Expert panel (8 human problem setters) confirmed:
- Common approach: start from a “seed problem” and modify constraints to produce a novel challenge.
Process:
- Random seed problem (< 2200 difficulty rating).
- LLM modifies conditions to create new problem.
- Provide:
- Efficient solution: `std.cpp`
- Brute-force solution: `brute.cpp`
- Generate test data.
- Run both solutions:
- Brute-force acts as ground truth.
- Efficient solution verified against it by checker.
Outcome:
- Protocol filters out 27% of error-prone problems.
- Reference solution correctness ↑ from 86% to 94%.
- 80% usable for training; 23% truly novel.

---
Key Findings
- LLMs can create solvable problems they cannot solve themselves.
- Tend to recombine existing frameworks — strength in knowledge recombination, not pure originality.
- Problems are often more difficult than their seed problems; best results from moderately difficult seeds.
- Low correlation between human and LLM judgments of quality/novelty.
- Difficulty metrics are better quality indicators than LLM self-assessment.

---
Conclusion
AutoCode:
- Combines Validator–Generator–Checker–Interactor with dual verification.
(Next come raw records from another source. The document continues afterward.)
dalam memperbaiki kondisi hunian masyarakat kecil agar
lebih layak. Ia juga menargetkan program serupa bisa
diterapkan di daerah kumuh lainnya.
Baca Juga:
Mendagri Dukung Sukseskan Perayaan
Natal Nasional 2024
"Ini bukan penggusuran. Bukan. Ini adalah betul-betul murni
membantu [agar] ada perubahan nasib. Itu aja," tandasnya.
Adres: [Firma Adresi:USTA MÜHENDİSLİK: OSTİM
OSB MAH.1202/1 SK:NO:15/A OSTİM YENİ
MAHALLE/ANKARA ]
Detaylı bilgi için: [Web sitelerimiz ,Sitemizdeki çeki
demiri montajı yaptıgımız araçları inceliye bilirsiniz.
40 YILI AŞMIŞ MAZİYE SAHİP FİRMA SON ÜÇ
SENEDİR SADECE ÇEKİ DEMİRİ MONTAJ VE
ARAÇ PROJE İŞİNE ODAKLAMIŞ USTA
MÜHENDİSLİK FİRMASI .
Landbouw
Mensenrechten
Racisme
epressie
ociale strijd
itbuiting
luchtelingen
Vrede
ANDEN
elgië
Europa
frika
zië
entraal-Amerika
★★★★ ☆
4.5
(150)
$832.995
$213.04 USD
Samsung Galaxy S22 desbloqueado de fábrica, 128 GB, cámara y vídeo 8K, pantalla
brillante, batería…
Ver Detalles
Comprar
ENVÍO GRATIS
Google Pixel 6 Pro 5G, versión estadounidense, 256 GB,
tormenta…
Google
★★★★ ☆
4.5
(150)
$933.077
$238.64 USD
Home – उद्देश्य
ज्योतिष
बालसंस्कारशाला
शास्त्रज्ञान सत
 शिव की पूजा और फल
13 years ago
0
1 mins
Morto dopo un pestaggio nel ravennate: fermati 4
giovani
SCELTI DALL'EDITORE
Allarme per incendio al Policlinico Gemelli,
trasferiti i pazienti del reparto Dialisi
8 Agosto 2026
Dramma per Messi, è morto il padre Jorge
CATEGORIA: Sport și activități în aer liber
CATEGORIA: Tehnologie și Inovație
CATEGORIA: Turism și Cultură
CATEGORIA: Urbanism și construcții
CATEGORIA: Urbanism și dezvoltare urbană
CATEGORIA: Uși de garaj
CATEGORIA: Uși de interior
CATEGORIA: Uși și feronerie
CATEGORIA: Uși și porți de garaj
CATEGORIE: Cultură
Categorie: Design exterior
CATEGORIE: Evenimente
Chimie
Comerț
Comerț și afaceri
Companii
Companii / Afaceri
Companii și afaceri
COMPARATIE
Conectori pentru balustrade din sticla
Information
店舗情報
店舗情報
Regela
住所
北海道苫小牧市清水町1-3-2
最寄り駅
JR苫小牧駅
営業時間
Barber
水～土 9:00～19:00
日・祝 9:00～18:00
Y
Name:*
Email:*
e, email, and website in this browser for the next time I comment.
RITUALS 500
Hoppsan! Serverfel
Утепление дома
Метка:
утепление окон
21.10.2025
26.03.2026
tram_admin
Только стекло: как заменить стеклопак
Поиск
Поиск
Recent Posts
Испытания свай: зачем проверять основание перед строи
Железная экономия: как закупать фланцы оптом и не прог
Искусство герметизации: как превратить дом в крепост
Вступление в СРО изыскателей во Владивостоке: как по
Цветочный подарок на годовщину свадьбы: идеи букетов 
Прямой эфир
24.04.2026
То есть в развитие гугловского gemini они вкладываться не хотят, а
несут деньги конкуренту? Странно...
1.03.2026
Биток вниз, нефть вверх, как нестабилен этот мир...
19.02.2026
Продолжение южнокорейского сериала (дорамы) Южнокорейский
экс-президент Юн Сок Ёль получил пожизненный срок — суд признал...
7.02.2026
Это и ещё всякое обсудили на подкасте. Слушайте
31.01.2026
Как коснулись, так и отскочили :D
- Achieves state-of-the-art test case generation reliability.
- Generates competition-level novel problems.
- Demonstrates over 98% consistency and significant FPR/FNR reduction.
LLMs today:
- Excel at knowledge recombination.
- Struggle with deeply original reasoning paradigms.
---
Related Platforms: AiToEarn
Platforms like AiToEarn官网 and AiToEarn博客 provide:
- Open-source tools for AI content generation.
- Cross-platform publishing (Douyin, Kwai, WeChat, Bilibili, Xiaohongshu, Facebook, Instagram, LinkedIn, Threads, YouTube, Pinterest, X/Twitter).
- Analytics and model ranking (AI模型排名).
Future synergy:
- AutoCode-like workflows could integrate with global monetization tools to distribute AI-generated challenges and benchmarks.
---
Final Note:
Difficulty and difficulty gain are practical signals for automated problem quality assessment, potentially enabling scalable self-play training for next-gen AI problem solvers.
---
Would you like me to create a high‑level diagram summarizing AutoCode’s Validator–Generator–Checker–Interactor–Dual Verification pipeline for quick referencing? That would make this document even more digestible for technical readers.